June 5, 2010 - 12:19am — Balkis
Il advint que, par une nuit claire, Chaman s’éveilla et entendit une voix qui l’appelait dans les roseaux : « Chaman, Chaman… ». Se hissant sur ses pattes grêles et clignant des yeux, il quitta le flanc maternel et s’approcha de l’étang, prenant bien garde à ne pas réveiller les biches vénérables, mères de la Harde, qui sommeillaient non loin des berges. Et il poussa du museau les longues tiges frémissantes, et chercha qui lui parlait d’une si furtive manière. Lorsqu’il se pencha sur l’eau, il fut frappé de voir combien les champs des dieux avec tous leurs feux s’y reflétaient clairement, semblant si proches. « Chaman, Chaman… » Entendit-il à nouveau, bien que cette fois, le faon fut clairement convaincu que la voix ne venait plus du lieu où il se tenait, mais bien de son propre esprit. Il faillit pousser un cri, croyant articuler une réponse, car bien qu’étant mort à l’humanité, il n’avait cependant pas oublié la langue qu’il parlait autrefois ; mais il se contint et regarda derrière lui. Son vagissement étouffé n’avait éveillé personne, n’avait pas même interrompu les grenouilles qui, dissimulées sous les tortueuses racines des saules, déroulaient dans les ténèbres leurs litanies sans fin.
« Me voici. » Pensa le faon, car sa mère lui avait dit un jour que les dieux et les êtres des bois ne sont point sourds aux paroles muettes. « Fléchis la patte Chaman, dernier-né de la Harde des Clairvoyants. » Répondit impérieusement la voix dans un bruissement de roseaux. «Fléchis la patte et courbe le col, car tu foule ici un sol que j’ai rendu sacré. » Alors, plein de crainte, le faon s’inclina sur ses pattes de devant et toucha la terre du front. Lorsque ce fut fait, la voix continua : « Bienheureux celui qui s’humilie devant les dieux sans les avoirs vus de ses yeux. » Et sans bouger ni répondre, Chaman attendit qu’il lui fut permis sinon de se relever, du moins de pouvoir prendre une posture plus confortable, car les pierres du rivage lui meurtrissaient cruellement les rotules.

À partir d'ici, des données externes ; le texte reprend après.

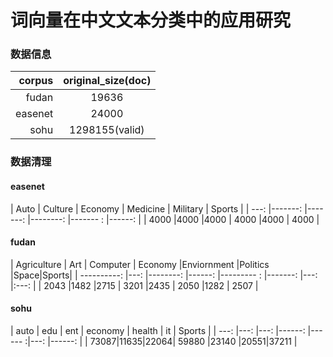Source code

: # 词向量在中文文本分类中的应用研究
### 数据信息
| corpus      | original_size(doc)      |
| ----------: |:-------------: |
| fudan       | 19636          |
| easenet     | 24000          |
| sohu        | 1298155(valid) |

### 数据清理
#### easenet
| Auto | Culture | Economy | Medicine | Military | Sports |
| ---: |-------: |-------: |--------: |------- : |------: |
| 4000 |4000     |4000     | 4000     |4000      | 4000   |

#### fudan
| Agriculture | Art | Computer | Economy |Enviornment |Politics |Space|Sports|
| ----------: |---: |--------: |------:  |--------- : |-------: |---: |:---: |
| 2043        |1482 |2715      | 3201    |2435        | 2050    |1282 | 2507 |

#### sohu
| auto | edu | ent | economy | health | it  | Sports |
| ---: |---: |---: |------:  |------ :|---: |------: |
| 73087|11635|22064| 59880   |23140   |20551|37211   |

Mais la voix garda le silence et seules les grenouilles faisaient entendre leurs cris lancinants dans les ténèbres. Après un court instant, un étrange murmure traversa les hautes herbes, bien qu’il n’y eût pas de vent, et les longues branches des saules frissonnèrent. « Ouvre les yeux Chaman. » Dit enfin la voix. « Car je vais t’apparaître, et te découvrirai le savoir que je te destine. »
Le faon ouvrit les yeux, et vit que la surface de l’étang s’était mise à bouillonner, doucement tout d’abord, puis avec une vivacité qui allait s’accroissant, tandis qu’une brume épaisse et blanche s’amassait promptement au dessus d’elle. Puis, dans un jaillissement d’écume, une forme émergea devant lui, majestueuse, et toute ruisselante des eaux qu’elle était en train de quitter. Lorsque celle-ci fut pleinement visible, Chaman reconnut la déesse Sinân, la Très-Savante, mémoire de tous les êtres, dont les beaux membres étaient humains, mais dont la tête sacrée était celle d’une biche aux grand yeux, et qu’il avait servit du temps qu’il était homme. « Bienheureux qui reconnaît les dieux sans les avoir questionné. » Lui déclara la grandiose apparition tandis que, de nouveau, il se prosternait devant elle. Et elle s’avança vers lui, les bras ouverts et lui toucha la nuque en disant « A présent lève toi, et suis moi là où je t’enseignerai les origines de ta race.»
Et elle le mena dans la nuit, le long du ruisseau que l’on nomme « Chagrin », jusqu’au grand rocher sur lequel est sculpté un étrange visage, et des yeux duquel sourdent deux sources jumelles. Arrivée là, elle le fit coucher parmi les herbes, et lui donna à paître des pavots rouges, dont les sucs hypnotiques suscitent des rêves qui peuvent être parfois véridiques, et parfois menteurs, selon la décision des dieux. Cela fait, Sinân prit la forme d’une luciole, et voleta autour du tendre museau du faon : « Mâche à présent les fleurs prophétiques _lui murmura-t-elle sous cette humble apparence_ et je te ferai voir ce que nul n’a vu avant toi hormis les dieux ». Alors Chaman ferma les yeux, sentant le sommeil peu à peu l’envahir, et il ne perçut plus que le chant monotone des grenouilles et le bruit de l’eau qui coulait.